Abstract

Tuberculosis is a disease that infects one in three humans today. The long, expensive drug course required to cure the active form, combined with its increasing resistance to conventional antibiotic treatment, necessitates the development of a new class of TB drugs. To evaluate the efficacy of these drugs, as well as to gain increased basic knowledge of the disease's progression, we are building a novel 0.8 mm diameter bronchoscope as part of a multi-institutional initiative to develop a primate-based tuberculosis model system. In order to monitor the in vivo microenvironment of the tuberculosis granuloma, monkeys will be inoculated with transgenic pH reporting tuberculosis bacilli and GFP expression measured to quantify the local pH and other micro-environmental parameters.

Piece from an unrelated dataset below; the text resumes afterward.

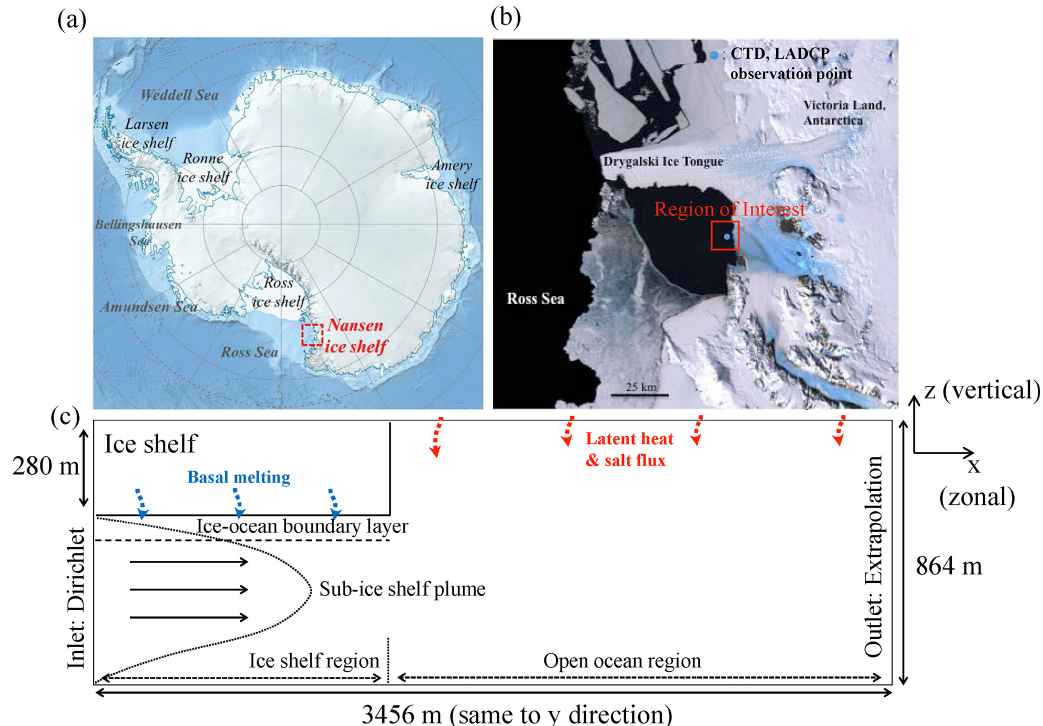
Figure 1. Region of interest and simulation domain configuration. (a) Map of Antarctica. The red box shows the study area, Terra Nova Bay, in the western Ross Sea. (b) Region of interest where the CTD and LADCP surveys were conducted in the 2016–2017 shipboard survey (satellite image was obtained from © Google Earth, 2020). (c) Simulation domain and boundary conditions.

CT scans will be used to reveal the induced nodules/lesions and guide the bronchoscope to the granulomas. The lung tissue itself contains many 488 nm excitable endogenous fluorophores (e.g. elastin, collagen) and autofluorescence limits the level of reporter quantification. To overcome this problem we are employing a photoactivatable protein (Dronpa) as the reporter expressed by the bacteria. Using a novel pulsed UV/Blue non-laser light source, the protein's fluorescence can be modulated to distinguish reporter signal from the constant autofluorescence background and therefore produce highly quantitative measurements of changes in the granuloma microenvironment during the progression of the disease and during drug treatment.(Supported by the Gates Foundation and NIH/NIBIB P41 RR04224 to WRZ.)